New York Times
January 12, 2002


Eisenhower in Kabul
By Douglas Brinkley

There is speculation now about whether President Bush will visit
Afghanistan once the American bombing campaign ceases and the new
government is established in Kabul. If he does go, he will not be the
first American president to make the journey. On Dec. 9, 1959, Dwight
D. Eisenhower, while on a goodwill mission to Central Asia and the
Middle East, made a pilgrimage to Kabul. There, he met with the
eager, 45-year- old Afghan king, Mohammad Zahir Shah — the same king
many now would like to see return from exile to reclaim the throne in
Kabul.

Eisenhower had long been eager to visit that strange and forbidding
land. "It was a boyhood dream of his to see the Khyber Pass and size
up how tough their soldiers were," Gen. Andrew Goodpaster, who served
as Eisenhower's assistant on that trip, recently recalled. On the
morning of Dec. 9, Eisenhower, who had been in Karachi to discuss
Pakistan's troublesome relationship with India with President
Mohammad Ayub Khan, flew from Pakistan to Bagram Airport, 38 miles
from Kabul. The flight, as reported by Russell Baker in The Times,
was harrowing: as the president's jet swooped across the snow- capped
peaks dividing Pakistan from Afghanistan and prepared to land, "six
Soviet MIG-17's flown by Afghan pilots streaked out to escort it in."
This was no accident: Soviet aid had been pouring into the country
since 1955, when Nikita Khrushchev had visited. The Kremlin was eager
to give Ike a little reminder that it was in charge in this
supposedly neutral nation. This was just the beginning of one of the
most curious days of Eisenhower's presidency.

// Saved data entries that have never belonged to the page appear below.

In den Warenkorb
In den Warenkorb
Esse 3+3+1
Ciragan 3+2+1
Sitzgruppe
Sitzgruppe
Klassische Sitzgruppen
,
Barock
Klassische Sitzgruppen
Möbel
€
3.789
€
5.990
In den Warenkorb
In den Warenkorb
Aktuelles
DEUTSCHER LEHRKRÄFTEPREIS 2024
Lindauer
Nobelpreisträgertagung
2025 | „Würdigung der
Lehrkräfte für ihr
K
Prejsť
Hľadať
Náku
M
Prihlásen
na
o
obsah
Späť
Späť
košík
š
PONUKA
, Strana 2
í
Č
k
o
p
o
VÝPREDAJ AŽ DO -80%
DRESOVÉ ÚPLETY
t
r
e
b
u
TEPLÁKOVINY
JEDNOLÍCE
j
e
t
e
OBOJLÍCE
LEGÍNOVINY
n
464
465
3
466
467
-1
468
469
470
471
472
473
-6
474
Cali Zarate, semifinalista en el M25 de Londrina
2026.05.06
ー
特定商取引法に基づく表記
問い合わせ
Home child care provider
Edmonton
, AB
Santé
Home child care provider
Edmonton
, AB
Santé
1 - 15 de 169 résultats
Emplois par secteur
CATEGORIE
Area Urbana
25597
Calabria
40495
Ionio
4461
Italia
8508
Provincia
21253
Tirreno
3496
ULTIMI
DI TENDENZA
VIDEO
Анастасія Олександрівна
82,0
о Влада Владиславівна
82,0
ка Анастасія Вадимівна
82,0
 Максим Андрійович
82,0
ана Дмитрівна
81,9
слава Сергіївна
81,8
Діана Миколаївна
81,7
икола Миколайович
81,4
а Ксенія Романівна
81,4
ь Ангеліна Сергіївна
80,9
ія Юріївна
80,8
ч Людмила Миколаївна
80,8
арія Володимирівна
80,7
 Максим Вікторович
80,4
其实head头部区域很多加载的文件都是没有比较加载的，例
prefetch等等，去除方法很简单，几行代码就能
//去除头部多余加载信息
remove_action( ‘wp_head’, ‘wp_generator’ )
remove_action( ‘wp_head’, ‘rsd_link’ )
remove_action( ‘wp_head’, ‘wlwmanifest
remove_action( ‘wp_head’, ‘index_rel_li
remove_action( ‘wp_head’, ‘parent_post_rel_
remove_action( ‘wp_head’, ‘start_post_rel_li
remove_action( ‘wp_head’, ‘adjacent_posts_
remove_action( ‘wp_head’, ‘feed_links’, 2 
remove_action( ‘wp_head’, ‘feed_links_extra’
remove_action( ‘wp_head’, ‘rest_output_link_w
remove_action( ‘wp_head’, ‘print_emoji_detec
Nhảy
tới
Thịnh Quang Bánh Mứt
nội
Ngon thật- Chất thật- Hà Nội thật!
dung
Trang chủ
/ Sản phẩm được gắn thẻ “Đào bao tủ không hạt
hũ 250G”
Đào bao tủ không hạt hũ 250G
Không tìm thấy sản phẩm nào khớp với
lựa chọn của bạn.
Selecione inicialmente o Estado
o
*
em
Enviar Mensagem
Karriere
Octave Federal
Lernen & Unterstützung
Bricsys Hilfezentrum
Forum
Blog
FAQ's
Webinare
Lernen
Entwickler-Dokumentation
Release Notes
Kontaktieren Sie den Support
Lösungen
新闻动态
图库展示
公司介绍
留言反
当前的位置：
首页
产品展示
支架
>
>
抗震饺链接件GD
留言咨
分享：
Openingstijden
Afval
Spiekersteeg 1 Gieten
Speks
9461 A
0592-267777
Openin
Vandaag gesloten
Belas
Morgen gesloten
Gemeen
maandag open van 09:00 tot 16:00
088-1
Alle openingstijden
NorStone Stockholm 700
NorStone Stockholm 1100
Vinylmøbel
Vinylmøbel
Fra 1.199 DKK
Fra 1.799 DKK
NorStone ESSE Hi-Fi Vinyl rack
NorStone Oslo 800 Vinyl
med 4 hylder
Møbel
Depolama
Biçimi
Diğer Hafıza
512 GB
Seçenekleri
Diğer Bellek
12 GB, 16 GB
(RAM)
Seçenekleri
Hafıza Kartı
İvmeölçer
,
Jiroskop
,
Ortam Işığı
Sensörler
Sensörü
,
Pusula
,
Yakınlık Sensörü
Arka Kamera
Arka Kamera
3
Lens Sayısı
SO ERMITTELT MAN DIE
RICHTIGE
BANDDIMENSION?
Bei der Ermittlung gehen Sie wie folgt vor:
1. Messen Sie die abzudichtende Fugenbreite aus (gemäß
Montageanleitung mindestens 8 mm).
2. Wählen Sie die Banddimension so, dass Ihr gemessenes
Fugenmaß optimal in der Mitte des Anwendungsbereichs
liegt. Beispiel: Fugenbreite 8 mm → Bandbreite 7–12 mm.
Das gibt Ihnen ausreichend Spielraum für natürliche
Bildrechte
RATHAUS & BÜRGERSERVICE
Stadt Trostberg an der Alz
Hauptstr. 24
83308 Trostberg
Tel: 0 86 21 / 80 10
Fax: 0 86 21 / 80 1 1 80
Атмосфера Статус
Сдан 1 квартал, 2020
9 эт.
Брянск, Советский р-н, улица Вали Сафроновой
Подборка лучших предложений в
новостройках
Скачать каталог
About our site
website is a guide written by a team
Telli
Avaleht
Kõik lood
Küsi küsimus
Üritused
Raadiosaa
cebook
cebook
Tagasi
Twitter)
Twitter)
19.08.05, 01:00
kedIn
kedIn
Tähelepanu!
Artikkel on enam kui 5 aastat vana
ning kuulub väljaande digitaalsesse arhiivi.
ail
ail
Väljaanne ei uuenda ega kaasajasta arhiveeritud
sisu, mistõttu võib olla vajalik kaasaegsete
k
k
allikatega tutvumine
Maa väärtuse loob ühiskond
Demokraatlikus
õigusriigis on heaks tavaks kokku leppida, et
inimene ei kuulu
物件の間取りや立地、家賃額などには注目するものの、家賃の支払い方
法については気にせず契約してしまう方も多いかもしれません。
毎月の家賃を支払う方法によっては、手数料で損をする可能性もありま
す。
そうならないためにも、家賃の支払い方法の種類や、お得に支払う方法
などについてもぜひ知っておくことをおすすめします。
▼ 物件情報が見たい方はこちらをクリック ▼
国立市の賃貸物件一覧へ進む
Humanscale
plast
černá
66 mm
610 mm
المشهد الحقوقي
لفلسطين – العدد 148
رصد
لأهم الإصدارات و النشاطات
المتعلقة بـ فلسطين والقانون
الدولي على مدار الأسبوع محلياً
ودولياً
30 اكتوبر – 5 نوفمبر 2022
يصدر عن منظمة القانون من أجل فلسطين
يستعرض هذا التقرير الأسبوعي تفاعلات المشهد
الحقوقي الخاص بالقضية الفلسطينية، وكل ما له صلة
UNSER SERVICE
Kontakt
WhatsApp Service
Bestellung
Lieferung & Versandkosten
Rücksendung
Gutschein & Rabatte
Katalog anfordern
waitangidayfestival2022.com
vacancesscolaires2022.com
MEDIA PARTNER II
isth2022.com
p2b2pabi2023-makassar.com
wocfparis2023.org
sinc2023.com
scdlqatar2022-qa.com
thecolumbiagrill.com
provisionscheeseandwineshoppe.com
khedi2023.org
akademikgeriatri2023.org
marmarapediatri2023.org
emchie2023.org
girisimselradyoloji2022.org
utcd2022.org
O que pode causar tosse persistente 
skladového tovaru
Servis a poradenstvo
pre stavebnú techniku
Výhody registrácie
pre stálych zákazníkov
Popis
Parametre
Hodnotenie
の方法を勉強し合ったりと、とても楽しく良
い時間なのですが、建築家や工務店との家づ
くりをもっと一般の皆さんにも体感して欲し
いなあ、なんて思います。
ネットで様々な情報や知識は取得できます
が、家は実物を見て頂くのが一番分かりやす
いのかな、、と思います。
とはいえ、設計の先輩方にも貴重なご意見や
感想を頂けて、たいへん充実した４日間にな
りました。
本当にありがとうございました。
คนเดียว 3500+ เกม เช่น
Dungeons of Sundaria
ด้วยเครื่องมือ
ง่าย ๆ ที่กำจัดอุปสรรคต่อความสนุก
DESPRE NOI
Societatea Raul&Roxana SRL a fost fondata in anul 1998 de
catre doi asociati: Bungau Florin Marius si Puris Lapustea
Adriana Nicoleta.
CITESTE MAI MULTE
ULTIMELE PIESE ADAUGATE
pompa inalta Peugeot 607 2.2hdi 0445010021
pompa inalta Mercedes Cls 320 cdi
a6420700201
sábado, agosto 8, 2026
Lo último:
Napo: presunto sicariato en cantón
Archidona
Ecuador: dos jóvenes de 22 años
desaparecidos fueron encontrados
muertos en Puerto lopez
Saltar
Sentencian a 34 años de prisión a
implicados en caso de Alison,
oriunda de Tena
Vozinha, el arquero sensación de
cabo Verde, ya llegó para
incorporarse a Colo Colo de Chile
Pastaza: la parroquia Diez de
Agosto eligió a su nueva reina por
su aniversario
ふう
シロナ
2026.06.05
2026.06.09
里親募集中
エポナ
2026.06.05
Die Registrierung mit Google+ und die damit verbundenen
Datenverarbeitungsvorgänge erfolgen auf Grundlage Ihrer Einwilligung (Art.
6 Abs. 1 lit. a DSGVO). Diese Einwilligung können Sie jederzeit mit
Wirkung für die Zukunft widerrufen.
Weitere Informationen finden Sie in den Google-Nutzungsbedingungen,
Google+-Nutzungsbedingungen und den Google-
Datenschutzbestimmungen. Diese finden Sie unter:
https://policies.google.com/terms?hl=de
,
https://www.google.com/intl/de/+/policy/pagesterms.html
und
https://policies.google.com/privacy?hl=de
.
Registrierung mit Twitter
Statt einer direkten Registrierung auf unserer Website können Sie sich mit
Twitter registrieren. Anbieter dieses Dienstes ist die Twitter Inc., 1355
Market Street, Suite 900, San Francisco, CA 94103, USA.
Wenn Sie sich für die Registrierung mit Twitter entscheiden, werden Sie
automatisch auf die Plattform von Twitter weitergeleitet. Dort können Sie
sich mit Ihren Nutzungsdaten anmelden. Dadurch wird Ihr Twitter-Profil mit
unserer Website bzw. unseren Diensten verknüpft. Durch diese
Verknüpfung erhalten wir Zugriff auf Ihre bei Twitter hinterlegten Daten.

Winter had set in on this landlocked nation of 12 million and the
temperature was near freezing, yet tens of thousands of villagers
lined the route from the airport to Kabul. Zahir Shah, looking like a
boyish stand-in for Charles de Gaulle, escorted him down the route
(now paved by the Soviets) that had been traveled by Alexander the
Great, the Persians and Genghis Khan. Many of the tribesmen cheering
at the roadside had been waiting for hours, warming themselves over
small bonfires. "Faces were weather- beaten, often hidden by full
beards and turbans, more than faintly similar to biblical pictures of
the time of Abraham," Eisenhower later wrote in his memoir, "Waging
Peace." "Few, if any, women were present."

Once at Chilstoon Palace, Eisenhower and the king talked for five
hours, with Eisenhower raising concerns over the Afghan monarchy
accepting so much Soviet aid and the king asking for more than the
$145 million in economic assistance that the United States had
already promised him for building roads, a new airport in Kandahar
and dams, and for training teachers.

Besides making a plea for more money, the king also hoped that
Eisenhower could intervene with two difficult problems: improving
Afghanistan's relationship with Pakistan and helping to solve a
prickly water dispute between Afghanistan and Iran. According to the
declassified report on the Eisenhower-Zahir Shah meeting, the
president told the king that "nothing was easy these days" and that
he was "not a mediator" but would "do what he could."

General Goodpaster remembers talking to Ike as the president's plane
finally left Afghan soil. The president liked Zahir Shah but his mind
was not on cold war politics or economic aid. (The joint communiqué
issued by the two leaders said little of substance, mainly noting
that the trip "had strengthened the already warm and friendly
relations between the two countries.") Instead, Eisenhower was most
interested in the chanting tribesmen he had seen and the desolate
majesty of the Hindu Kush. As General Goodpaster recalls, Ike
considered the Afghans "the most determined lot he had ever
encountered."


Douglas Brinkley is director of the Eisenhower Center for American
Studies and professor of history at the University of New Orleans.